## Given records
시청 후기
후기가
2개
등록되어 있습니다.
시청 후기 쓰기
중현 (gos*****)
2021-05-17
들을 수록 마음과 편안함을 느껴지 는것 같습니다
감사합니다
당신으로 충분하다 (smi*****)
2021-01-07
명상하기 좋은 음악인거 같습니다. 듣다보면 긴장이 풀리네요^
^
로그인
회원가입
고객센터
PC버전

## The task
Where the word "같습니다" shows up in a line of the entries above, copy that line.

## Solution for this problem
들을 수록 마음과 편안함을 느껴지 는것 같습니다
명상하기 좋은 음악인거 같습니다. 듣다보면 긴장이 풀리네요^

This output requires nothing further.